Dans ce contexte délicat, le Maroc apparaît comme le seul pays immédiatement opérationnel. Fort d’infrastructures modernes, d’une solide expérience dans l’organisation d’événements sportifs majeurs et d’un agenda déjà tourné vers la Coupe du monde 2030, le Royaume chérifien s’impose comme la solution de repli idéale pour la CAF. Une évidence qui place Rabat en position de force dans les discussions en cours.
Selon le journaliste Romain Molina, des négociations avancées seraient engagées pour confier au Maroc l’organisation de la CAN 2028. Mais cette disponibilité ne serait pas sans contrepartie. Le président de la Fédération marocaine de football aurait posé une condition claire : remporter la CAN 2025, organisée sur le sol marocain. Un succès sportif qui servirait de garantie politique et commerciale à la CAF, à un moment charnière de son histoire.
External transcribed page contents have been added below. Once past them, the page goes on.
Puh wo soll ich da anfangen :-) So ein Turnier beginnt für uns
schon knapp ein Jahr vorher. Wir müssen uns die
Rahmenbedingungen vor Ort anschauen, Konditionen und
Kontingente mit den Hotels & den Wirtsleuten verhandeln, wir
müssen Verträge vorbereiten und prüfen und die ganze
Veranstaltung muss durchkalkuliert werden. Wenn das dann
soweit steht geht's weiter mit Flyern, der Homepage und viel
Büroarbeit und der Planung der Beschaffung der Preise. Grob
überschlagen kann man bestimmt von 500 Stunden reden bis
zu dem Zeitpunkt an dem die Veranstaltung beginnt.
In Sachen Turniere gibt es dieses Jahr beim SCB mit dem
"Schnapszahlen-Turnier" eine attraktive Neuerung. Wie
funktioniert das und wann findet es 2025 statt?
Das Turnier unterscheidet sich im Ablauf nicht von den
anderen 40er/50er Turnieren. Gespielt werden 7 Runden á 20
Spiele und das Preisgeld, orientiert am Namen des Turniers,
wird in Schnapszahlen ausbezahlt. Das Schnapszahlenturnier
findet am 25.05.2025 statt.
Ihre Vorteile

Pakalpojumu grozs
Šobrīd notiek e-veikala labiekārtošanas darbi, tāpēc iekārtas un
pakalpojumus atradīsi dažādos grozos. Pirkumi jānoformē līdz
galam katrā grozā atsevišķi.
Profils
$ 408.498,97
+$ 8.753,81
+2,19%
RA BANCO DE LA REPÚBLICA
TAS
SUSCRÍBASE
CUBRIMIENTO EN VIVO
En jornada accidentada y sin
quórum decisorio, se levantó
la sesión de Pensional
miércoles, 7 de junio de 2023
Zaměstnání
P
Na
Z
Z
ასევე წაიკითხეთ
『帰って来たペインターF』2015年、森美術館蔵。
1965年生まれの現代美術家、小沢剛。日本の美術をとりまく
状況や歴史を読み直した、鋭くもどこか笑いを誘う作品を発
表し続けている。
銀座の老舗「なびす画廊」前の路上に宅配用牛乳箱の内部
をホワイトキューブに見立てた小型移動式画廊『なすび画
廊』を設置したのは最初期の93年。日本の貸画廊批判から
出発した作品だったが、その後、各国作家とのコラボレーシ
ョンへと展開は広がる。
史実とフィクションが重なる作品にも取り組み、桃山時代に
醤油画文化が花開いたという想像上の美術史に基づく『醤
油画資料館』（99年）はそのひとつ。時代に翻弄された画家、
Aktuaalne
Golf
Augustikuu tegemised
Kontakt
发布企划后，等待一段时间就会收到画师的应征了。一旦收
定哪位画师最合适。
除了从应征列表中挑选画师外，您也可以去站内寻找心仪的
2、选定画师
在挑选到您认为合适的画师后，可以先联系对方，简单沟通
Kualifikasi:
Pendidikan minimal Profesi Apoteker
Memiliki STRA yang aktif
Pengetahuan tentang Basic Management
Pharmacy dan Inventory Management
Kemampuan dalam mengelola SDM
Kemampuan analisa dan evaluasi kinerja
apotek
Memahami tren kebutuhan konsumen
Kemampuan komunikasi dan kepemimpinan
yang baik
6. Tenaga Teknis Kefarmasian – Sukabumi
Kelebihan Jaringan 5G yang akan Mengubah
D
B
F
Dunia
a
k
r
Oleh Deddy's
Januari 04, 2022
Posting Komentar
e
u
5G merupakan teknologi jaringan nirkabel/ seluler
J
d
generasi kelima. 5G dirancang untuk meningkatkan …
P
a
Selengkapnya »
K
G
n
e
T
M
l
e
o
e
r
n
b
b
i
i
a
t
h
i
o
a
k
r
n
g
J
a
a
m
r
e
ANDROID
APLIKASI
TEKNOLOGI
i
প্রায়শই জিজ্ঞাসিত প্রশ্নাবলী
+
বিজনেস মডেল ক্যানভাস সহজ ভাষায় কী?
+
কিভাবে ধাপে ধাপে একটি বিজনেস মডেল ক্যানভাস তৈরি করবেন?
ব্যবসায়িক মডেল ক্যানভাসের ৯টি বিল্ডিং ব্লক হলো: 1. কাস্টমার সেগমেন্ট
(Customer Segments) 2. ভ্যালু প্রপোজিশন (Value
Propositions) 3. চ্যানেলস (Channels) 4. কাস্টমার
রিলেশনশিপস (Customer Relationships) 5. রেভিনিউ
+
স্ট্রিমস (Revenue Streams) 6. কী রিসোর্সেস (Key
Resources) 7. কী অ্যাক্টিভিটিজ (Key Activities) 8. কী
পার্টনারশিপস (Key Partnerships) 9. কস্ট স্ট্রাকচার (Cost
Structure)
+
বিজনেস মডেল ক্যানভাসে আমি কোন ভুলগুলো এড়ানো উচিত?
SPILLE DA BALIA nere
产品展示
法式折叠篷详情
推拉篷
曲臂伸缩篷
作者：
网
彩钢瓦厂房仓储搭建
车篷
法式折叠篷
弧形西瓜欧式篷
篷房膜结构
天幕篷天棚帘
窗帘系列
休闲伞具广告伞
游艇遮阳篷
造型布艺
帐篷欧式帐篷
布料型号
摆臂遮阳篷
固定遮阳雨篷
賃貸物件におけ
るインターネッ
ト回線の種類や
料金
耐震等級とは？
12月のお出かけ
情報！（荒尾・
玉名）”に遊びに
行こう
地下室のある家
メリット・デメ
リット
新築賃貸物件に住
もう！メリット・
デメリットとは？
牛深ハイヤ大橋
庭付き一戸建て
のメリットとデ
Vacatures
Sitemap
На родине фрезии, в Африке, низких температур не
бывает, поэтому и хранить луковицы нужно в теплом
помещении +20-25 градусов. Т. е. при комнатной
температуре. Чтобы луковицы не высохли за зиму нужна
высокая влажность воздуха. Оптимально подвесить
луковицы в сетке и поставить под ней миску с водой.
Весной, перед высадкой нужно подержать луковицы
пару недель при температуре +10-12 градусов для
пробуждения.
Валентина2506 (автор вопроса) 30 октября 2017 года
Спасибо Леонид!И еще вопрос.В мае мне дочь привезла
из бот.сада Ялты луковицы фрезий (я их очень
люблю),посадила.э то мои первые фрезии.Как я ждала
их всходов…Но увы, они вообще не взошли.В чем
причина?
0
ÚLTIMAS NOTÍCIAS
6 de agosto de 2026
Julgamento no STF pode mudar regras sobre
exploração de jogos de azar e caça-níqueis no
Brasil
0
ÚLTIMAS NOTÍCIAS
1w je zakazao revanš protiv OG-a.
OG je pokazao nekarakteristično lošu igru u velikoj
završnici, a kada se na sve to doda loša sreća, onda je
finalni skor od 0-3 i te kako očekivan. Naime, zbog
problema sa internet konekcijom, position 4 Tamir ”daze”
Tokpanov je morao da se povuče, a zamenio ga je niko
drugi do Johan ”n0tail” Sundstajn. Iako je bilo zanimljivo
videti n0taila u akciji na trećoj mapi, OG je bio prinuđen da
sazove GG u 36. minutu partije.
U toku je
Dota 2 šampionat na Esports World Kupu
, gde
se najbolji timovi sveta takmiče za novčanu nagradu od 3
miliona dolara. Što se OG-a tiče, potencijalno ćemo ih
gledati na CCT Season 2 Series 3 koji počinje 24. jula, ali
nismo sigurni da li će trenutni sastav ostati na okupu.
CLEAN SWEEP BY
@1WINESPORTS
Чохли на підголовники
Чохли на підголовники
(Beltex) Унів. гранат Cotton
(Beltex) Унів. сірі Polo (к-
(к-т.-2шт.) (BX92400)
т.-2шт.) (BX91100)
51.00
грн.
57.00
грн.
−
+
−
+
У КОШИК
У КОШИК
Derrière cette exigence se cache un enjeu bien plus large que le simple résultat d’un tournoi. Pour la CAF, il s’agit de sécuriser l’avenir immédiat de sa compétition phare et d’éviter une crise logistique majeure. Pour le Maroc, l’objectif est de consolider son statut de puissance centrale du football africain, capable d’influencer à la fois le jeu sur le terrain et les décisions dans les coulisses.
Si cette condition venait à se confirmer, elle ouvrirait un débat inédit sur la frontière entre performance sportive et gouvernance du football africain. Mais dans un contexte d’urgence et de manque d’alternatives, le pragmatisme semble l’emporter. Une chose est certaine : la CAN 2025 dépasse déjà le cadre du sport et pourrait bien redessiner l’avenir institutionnel du football africain.